Giorgia Meloni tries to sell moderation with 13 days to go before the elections in Italy in which she starts as the great favorite. She has done so throughout the electoral campaign, where at rallies she has tried to moderate, not always successfully, the tone of her speeches. And he did it again this Monday, in the first and only face to face with the leader of the Democratic Party, Enrico Letta, when already in the last exchanges of the debate, the moderator reminded him of the speech at the Vox rally in Malaga during the campaign for the Andalusian elections in June. Meloni replied: “It’s a tone that sometimes comes out, especially when I’m tired.” She then verbalized what has been the strategy of the entire campaign, in which she is making, she said, “a great effort” of moderation.
And so he tried to demonstrate it in the 90 minutes that the debate lasted, like a football game, without any outstanding action or great moments of emotion. Although while Letta always looked at the camera and did not carry papers, she often fidgeted in her chair, looking at her hands and the pages she had on the table. She moved more when the director of the Corriere della Sera, the newspaper that organized the face-to-face meeting, asked about his party’s slogan, “God, Country and Family.” “I am a talker, and I don’t think a slogan mazzinian -he said referring to Giuseppe Mazzini, one of the fathers of the unification of Italy- has to collide with modernity”.

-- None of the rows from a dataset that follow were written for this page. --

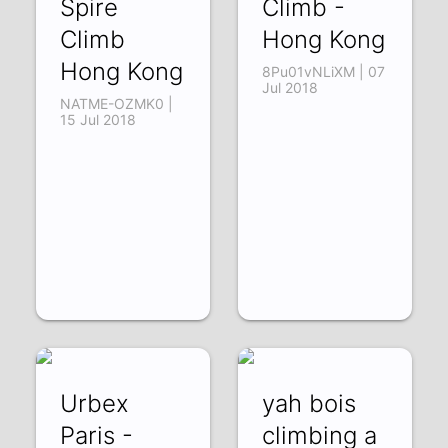
Spire
Climb -
Climb
Hong Kong
Hong Kong
8Pu01vNLiXM | 07
Jul 2018
NATME-OZMK0 |
15 Jul 2018
Urbex
yah bois
Paris -
climbing a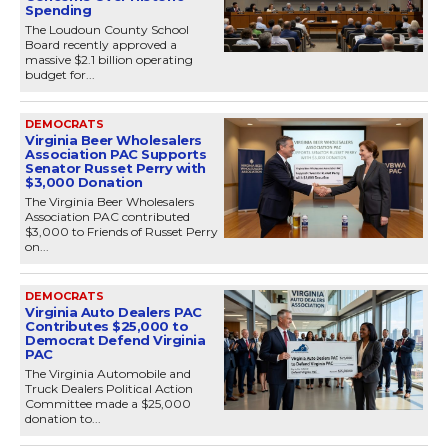
Spending
The Loudoun County School
Board recently approved a
massive $2.1 billion operating
budget for...
DEMOCRATS
Virginia Beer Wholesalers
Association PAC Supports
Senator Russet Perry with
$3,000 Donation
The Virginia Beer Wholesalers
Association PAC contributed
$3,000 to Friends of Russet Perry
on...
DEMOCRATS
Virginia Auto Dealers PAC
Contributes $25,000 to
Democrat Defend Virginia
PAC
The Virginia Automobile and
Truck Dealers Political Action
Committee made a $25,000
donation to...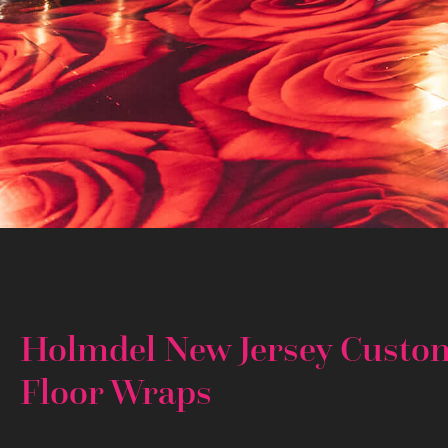
Holmdel New Jersey Custo
Floor Wraps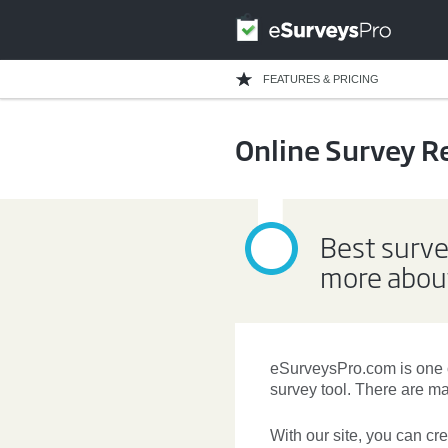
FEATURES & PRICING
Online Survey R
Best surve
more about
eSurveysPro.com is one 
survey tool. There are 
With our site, you can
cr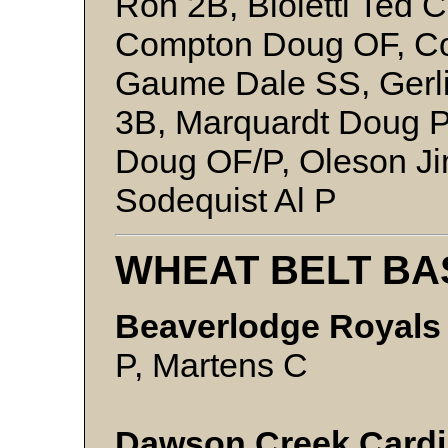
Ron 2B, Bioletti Ted 
Compton Doug OF, C
Gaume Dale SS, Gerl
3B, Marquardt Doug P
Doug OF/P, Oleson Ji
Sodequist Al P
WHEAT BELT BA
Beaverlodge Royals 
P, Martens C
Dawson Creek Cardin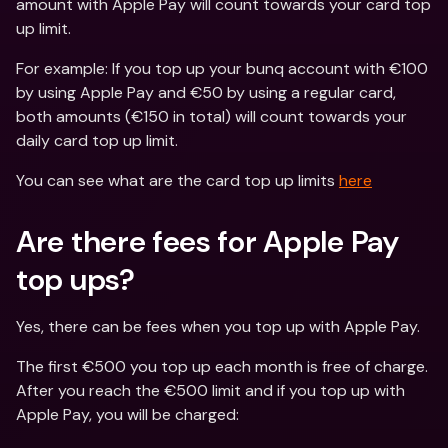
amount with Apple Pay will count towards your card top 
up limit.
For example: If you top up your bunq account with €100 
by using Apple Pay and €50 by using a regular card, 
both amounts (€150 in total) will count towards your 
daily card top up limit.
You can see what are the card top up limits 
here
Are there fees for Apple Pay 
top ups?
Yes, there can be fees when you top up with Apple Pay.
The first €500 you top up each month is free of charge. 
After you reach the €500 limit and if you top up with 
Apple Pay, you will be charged:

But there were no outbursts and the debate took place in a climate of fair play. Although Letta wanted to make it clear that her always moderate and dialoguing attitude, of which she is often “accused”, is not equivalent to being “soft”. “Italy is at a crossroads. As it was in the United Kingdom with Brexit”, she affirmed, after repeating on more than one occasion that the election, on September 25, will be between two country models, which “respect each other but are profoundly different”. Letta insisted on civil rights and a Europe of solidarity against Meloni’s opposition to adoption by homosexual couples or single people. And she often mentioned Víctor Orbán, whose closeness to Meloni is known. “I have good relations with Orbán but I want to remind you that until yesterday he was in the European People’s Party, not in the European Conservatives family, which I have the honor to chair,” she replied.
Ukraine and the divisions with Salvini
And although he dodged a direct question about the reluctance of his coalition partners – Silvio Berlusconi’s Forza Italia and Matteo Salvini’s League – about his leadership, he indirectly sent messages to Salvini, trying to distance himself from him, at a key moment in the bell. He did so when he said that the possibility of increased spending to respond to the energy emergency was a last ratiocalling it a mistake to think of spending “30,000 or 40,000 million more”, exactly the figure mentioned by the leader of the League, who replied almost live to say that “it is something necessary”.
The other message was the position on Ukraine. “There is no doubt that things would stay that way,” she said, referring to Italy’s position with a future right-wing government. He also referred to the sanctions against Russia that, contrary to what Salvini defends, “are working” although they have to be accompanied, Meloni said, by a “compensation fund” for the countries that are most affected by the collateral effects of punishment to Moscow.
Meloni started with an advantage, reinforced by the polls that show their support. The latest ones, which were published on Friday, before the two-week ban on the dissemination of polls established by law, predict a comfortable victory for his party with 25 percent of the vote, while the Democratic Party would reach 22 percent. . Letta, who called for a “house by house and street by street” campaign, quoting the famous phrase from Enrico Berlinguer’s last speech, repeats that the game is not over and that the broad group of undecideds must be addressed.
There are 13 days left to find out if the strategy of one or the other will work. What they did answer in unison -and with smiles- was the question of whether there is a possibility of a government of national unity, if the elections did not produce a clear result. The answer was the same: a resounding “no”.